■ 文書抜粋
- - - - - - -
米国のニュースサイト「ブルームバーグニュース(Bloomberg News)」は、2018年5月21日夜に「中国:産児制限の終了を検討、年内にも決定へ-関係者」と題する記事を掲載した。同記事は次のように報じた。
事情に詳しい複数の関係者が明かしたところによれば、中国政府“国務院”は「世帯当たりの子供の出生数に関するすべての制限」を撤廃する計画を協議中である。産児制限による計画出産政策はおよそ40年にわたって続けられてきた。産児制限を終了させた場合に、それが社会に及ぼす影響に関する調査はすでに委託済みで、この結果を踏まえた協議がまとまれば、2018年の年末にも決定が下される可能性もあるが、2019年にずれ込むことも有り得る。協議中の案では、人口管理を個人の選択に任せ、子供を何人持つかは個人が決定できるようになる。中国の産児制限は数多くの人権侵害が指摘され、労働力不足を招いたが、歴史的な打ち切りへと向かいそうだ。
- - - - - - -
[姿勢ランドマーク座標]

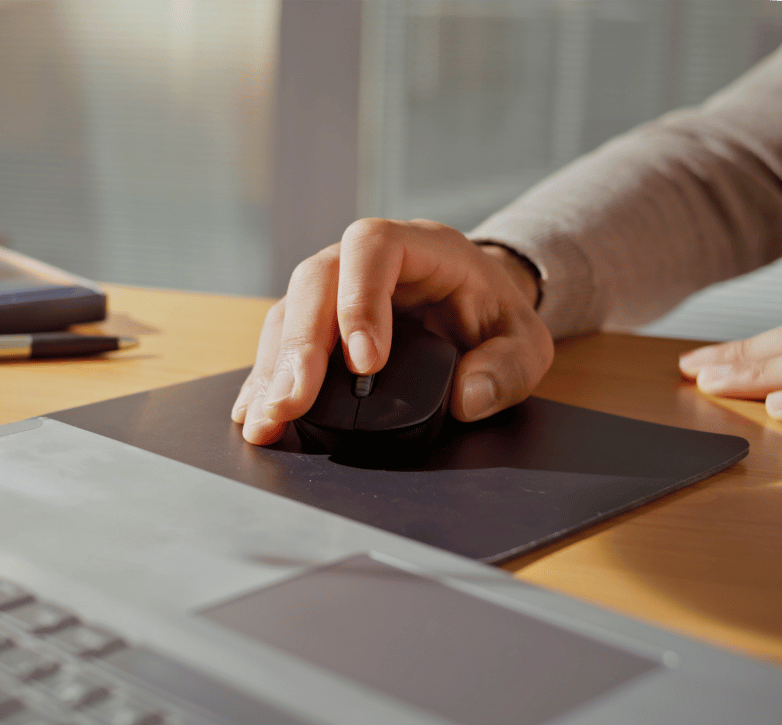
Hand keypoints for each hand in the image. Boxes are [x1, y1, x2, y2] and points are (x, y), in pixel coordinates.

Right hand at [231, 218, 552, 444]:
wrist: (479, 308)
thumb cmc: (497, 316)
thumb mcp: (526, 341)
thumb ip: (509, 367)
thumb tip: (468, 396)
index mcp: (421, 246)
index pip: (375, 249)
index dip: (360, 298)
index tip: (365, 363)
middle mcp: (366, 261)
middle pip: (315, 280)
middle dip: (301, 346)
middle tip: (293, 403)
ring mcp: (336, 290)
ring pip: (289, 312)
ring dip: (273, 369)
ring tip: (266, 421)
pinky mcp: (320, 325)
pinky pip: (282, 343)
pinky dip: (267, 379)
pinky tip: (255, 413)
- - - - - - -
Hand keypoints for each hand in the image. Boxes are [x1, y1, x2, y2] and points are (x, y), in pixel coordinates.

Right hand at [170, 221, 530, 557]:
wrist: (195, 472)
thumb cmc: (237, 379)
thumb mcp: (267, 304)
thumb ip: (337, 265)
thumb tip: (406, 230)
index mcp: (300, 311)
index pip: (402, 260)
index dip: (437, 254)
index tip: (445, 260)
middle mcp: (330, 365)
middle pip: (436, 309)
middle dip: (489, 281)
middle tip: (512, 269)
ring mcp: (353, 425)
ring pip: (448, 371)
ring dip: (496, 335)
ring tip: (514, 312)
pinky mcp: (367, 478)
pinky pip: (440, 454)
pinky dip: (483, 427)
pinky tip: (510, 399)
- - - - - - -
■ 課題一覧
A) 中国の産児制限に関する記事にある「産児制限による計画出産政策はおよそ40年にわたって続けられてきた。」という一文を英語に訳すこと。
B) 中国の産児制限に関する記事を、最後の文の後から続けて書くこと。
資料は使わなくてよい。

■ 解答
A) The family planning policy of birth restrictions has been in place for about 40 years.

B)
中国の人口抑制策の歴史について、米国ウィスコンシン州立大学の客員教授で中国人口学者の“易富賢”は、次のように述べている。
(1)1950~1970年、中国の人口増加は世界と同じペースであり、中国が全世界に占める人口比率は22%で安定していた。1971年に国務院が『計画出産の任務を立派に成し遂げる件に関する報告』を承認し、1973年には全面的な“晩・稀・少”政策<注1>へ移行した。当時の中国では「“一個太少、両個正好、三個多了(1人は少ない、2人は丁度良い、3人は多い)”」というスローガンの下で、子供2人までの出産は容認されていた。
(2)1980年に元“国家科学技術委員会”主任で、“中国工程院”院長の“宋健”が、もし1組の夫婦に子供を1人と限定する独生子女政策(一人っ子政策)を実施せず、今のままの出生水準が持続するなら、中国の人口は2050年には40億人に達するとの予測を提出した。この予測が後押ししたことによって中国は一人っ子政策の実施へ踏み切った。今ではこの宋健が提出した予測は誤りであったと考えられているが、当時はこの予測に異議を唱える者もなく、中国は1980年9月に一人っ子政策の実施を一部の地域から開始し、実施地域を順次拡大する形で、1982年頃には全国で統一的に実施されるようになった。
中国については、多くの人が今後も発展を続けアメリカと世界を2分する時代も近い、とバラ色の未来を語るケースが多かったが、いつも違和感を持っていた。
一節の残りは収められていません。